Early in the pregnancy a midwife/NP from Omaha, NE named Martha came and visited like she sometimes does.  She is hilarious. I love her because she swears. Other people love her because she is blunt and direct and uber smart.   All that to say, we love her. She looked at Guerda's history and gave her educated guess about why Guerda had lost so many babies. After that another visiting midwife from Kansas did tons of research on Martha's (correct) guess and then a midwife in Texas donated the expensive daily injections that Guerda needed. Then as the pregnancy went on and things got more and more complicated the team in Haiti worked with Dr.
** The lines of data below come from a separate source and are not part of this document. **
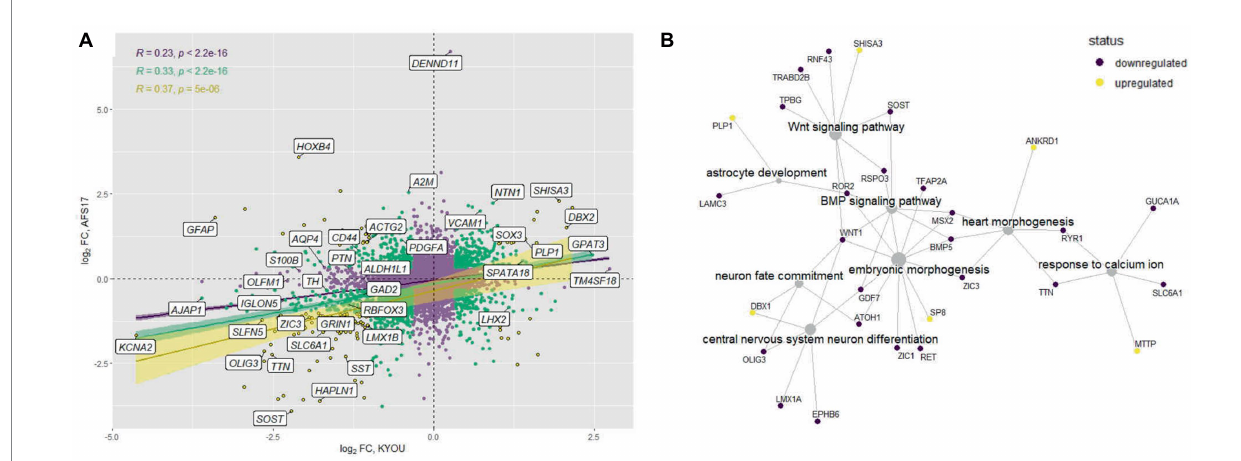
FIGURE 6 Joint analysis of DEG results for the two cell lines. (A) Comparison of DEG results for the two cell lines. Each point represents a gene in a log2 fold change coordinates for N-KYOU and N-AFS17 cultures. Yellow points represent genes with expression changes as big as abs(log 2 fold change) > 1 in both experiments, green points -- abs(log 2 fold change) > 0.33, violet points -- all other genes. Also shown are correlation coefficients, p -values for correlation tests (“pearson”) and linear fit models with 95% confidence level intervals for corresponded color-coded gene subset (violet for all genes, green for “violet” and “green” genes, yellow for “yellow genes only”). Specific genes are the same as specific genes on the volcano plots on Figures 2D,E. (B) Representative graph of gene ontologies and corresponding DEGs ( p-level < 0.05) in both experiments with matched directions of effect. Yellow nodes denote genes with expression rising with number of passages, dark purple nodes represent genes with expression falling with number of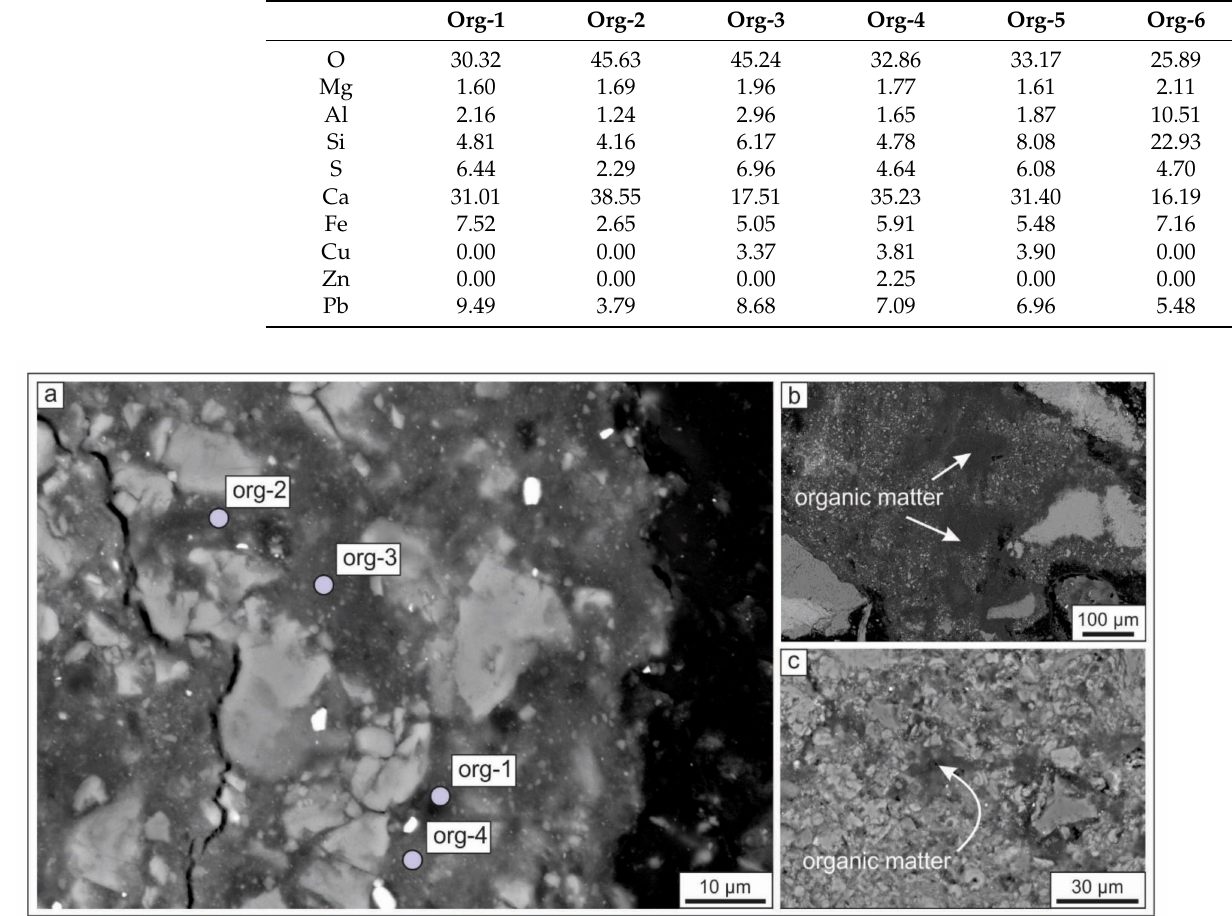
Figure 11. Organic matter forming the matrix between siliciclastic-carbonate grains ( a – c ). For the EDS elemental analysis of the points indicated in ( a ) refer to Table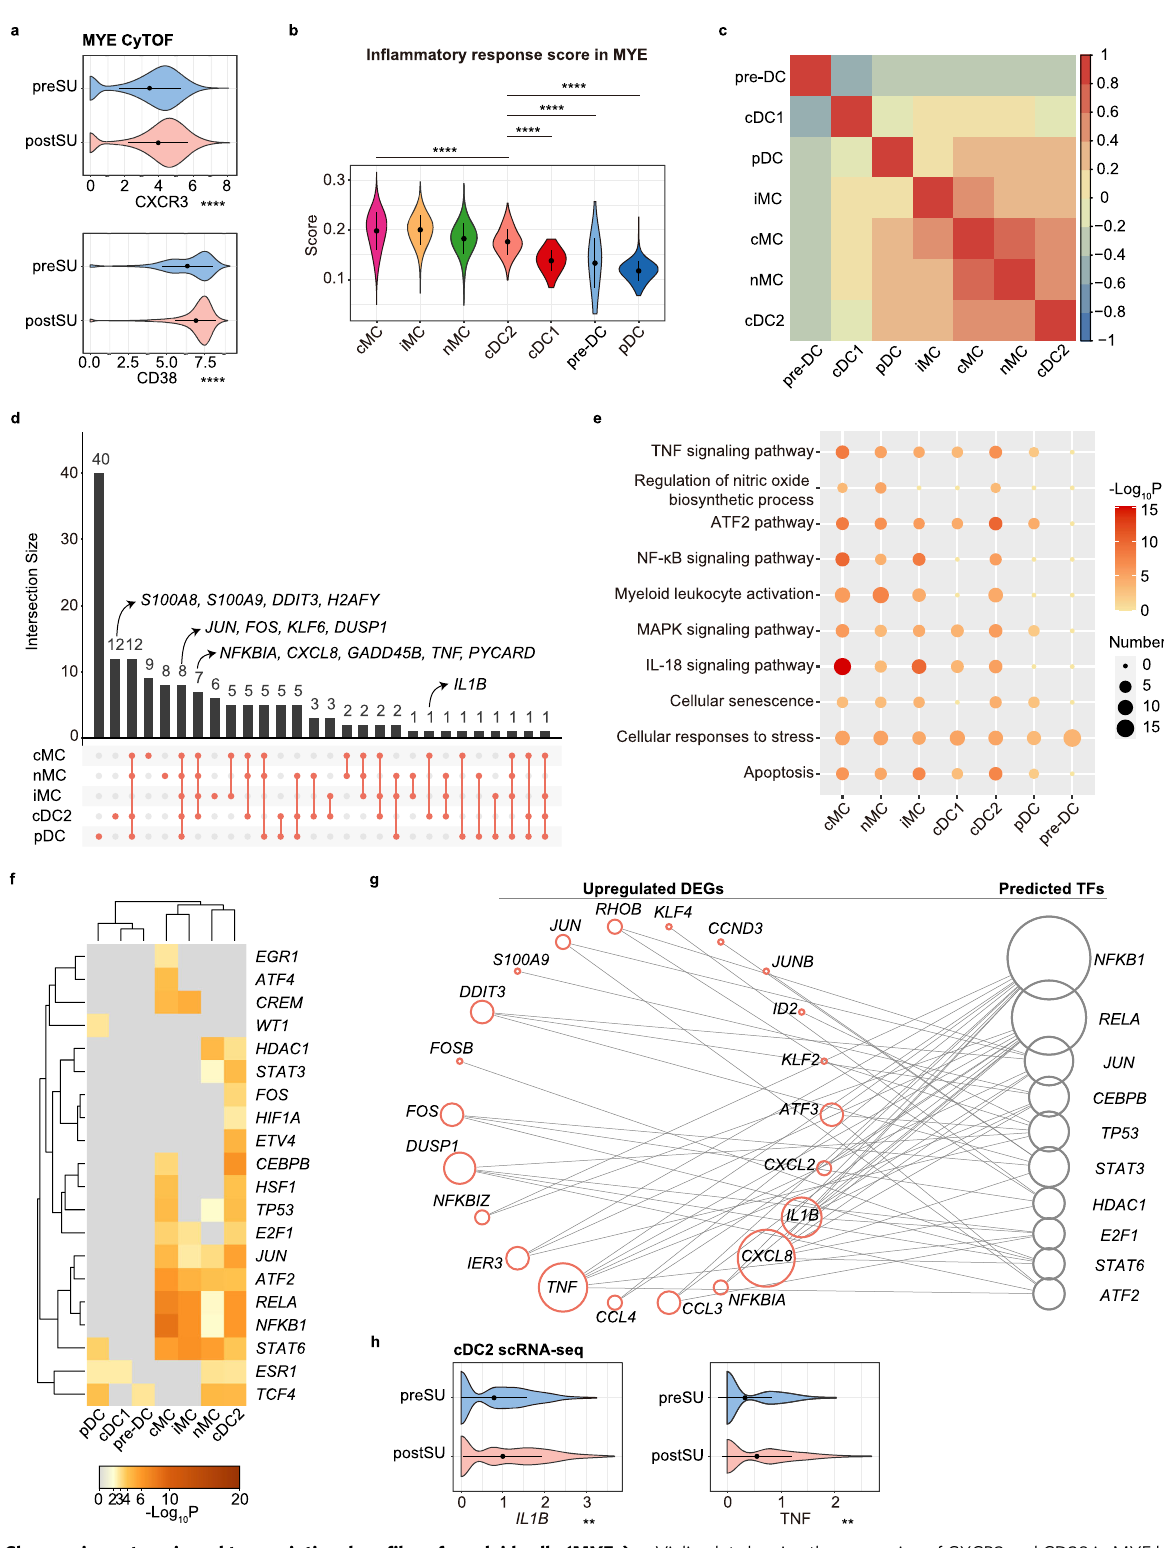
Fig. 5 Changes in proteomic and transcriptional pro fi les of myeloid cells (MYEs). a Violin plot showing the expression of CXCR3 and CD38 in MYE between preSU and postSU groups in CyTOF. b Violin plot of in fl ammatory response scores for each MYE cluster, different clusters were represented in different colors. c Heatmap showing the correlation analysis of upregulated DEG in MYE subsets. d UpSet Plot showing the integrated comparative analysis of upregulated DEGs in MYE subsets. e Representative GO biological process and pathways enriched in upregulated DEGs based on functional enrichment analysis in MYE subsets. f The heatmap showing the enhanced activity of TFs predicted by TRRUST analysis in MYE subsets. g Network visualization of the predicted transcriptional regulatory networks enhanced by SU using TRRUST tool. h Violin plot showing the expression of IL1B , TNF in cDC2 between preSU and postSU groups in scRNA-seq. For the box plot within each violin plot, middle lines indicate median values, boxes range from the 25th to 75th percentiles. Signi fi cance in a , b and h was calculated using two-sided Wilcoxon test as implemented in the function “ compare_means ” with default parameters; ** P <0.01, **** P <0.0001. COMMUNICATIONS BIOLOGY| (2021) 4:1325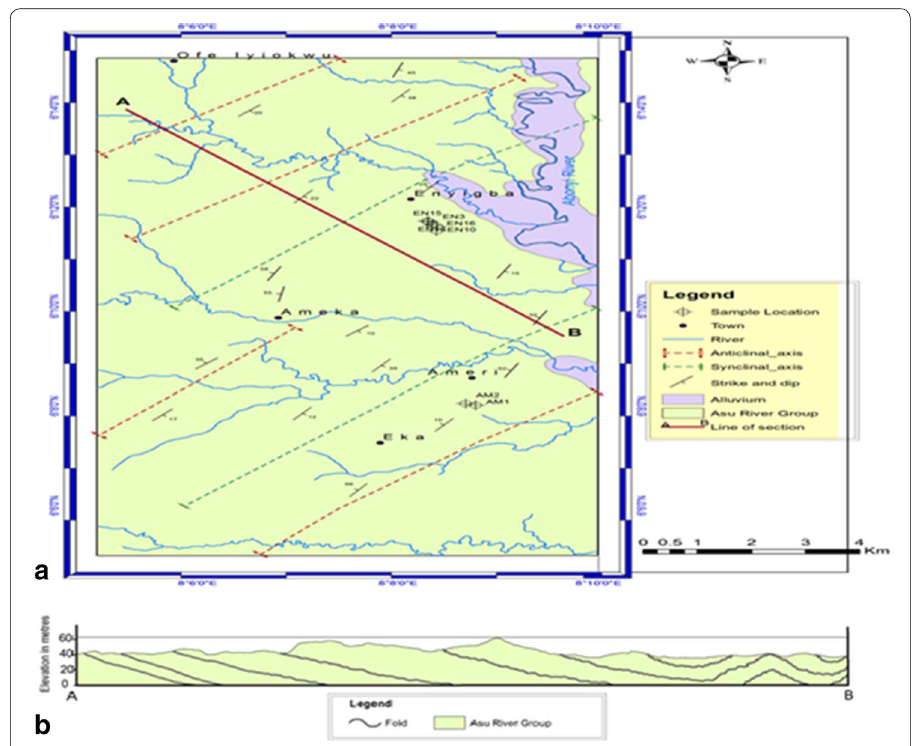
Fig. 4 Geologic map of the study area. a Geologic features, b cross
Jen in Minnesota and we put Guerda on bed rest and gave the baby a little lung boost with steroids and kept asking all of you to pray.  (Side note: One of the posts we shared about Guerda on FaceBook was shared 25 times and seen by 7,500 people.For our little ministry, that was big! If even half of those that saw it prayed; WOW.)

At the 33 week and 5 day mark, Guerda was transferred to PIH Hospital to prepare for a C-section. They did the C-section last Friday morning.

The little miracle babe never needed oxygen, she was born 4 pounds and 2 ounces.  Her Momma could not be shining any brighter right now.  They are back at Heartline and resting and bonding in the postpartum area.  We expect them to stay for several weeks while baby Sophonie puts on some weight and Guerda has her blood pressure monitored closely.

At times we find that we can get buried in the sad situations and challenges of Haiti.  Today we celebrate something beautiful. We always, always want to thank God and those of you that carry this little Maternity Center in your prayers when we see His goodness and provision.

Please join us in welcoming Sophonie Estives to the world!
Congratulations to Guerda and Wilton!!!

Post Script -
I asked Guerda today before I hit publish.  She said, "Share the miracle on the internet".

When and if there is more news to share about this beautiful family, we will!

with nurses, Wini and Nirva
with midwife, Beth M.
with midwife, Beth J.
Via Beth McHoul - "I woke up feeling so amazed at the goodness of God. Seeing Guerda holding her sweet baby after so many heart wrenching losses is like a dream. Her mothering skills are just perfect and baby knows just what to do. Guerda is a local celebrity with people popping in to visit her. People know a miracle when they see one. Thank you Guerda for holding on and believing what God could do. In this land of so many crushing set backs and disappointments this victory, this baby, this miracle tells us to keep on keeping on!"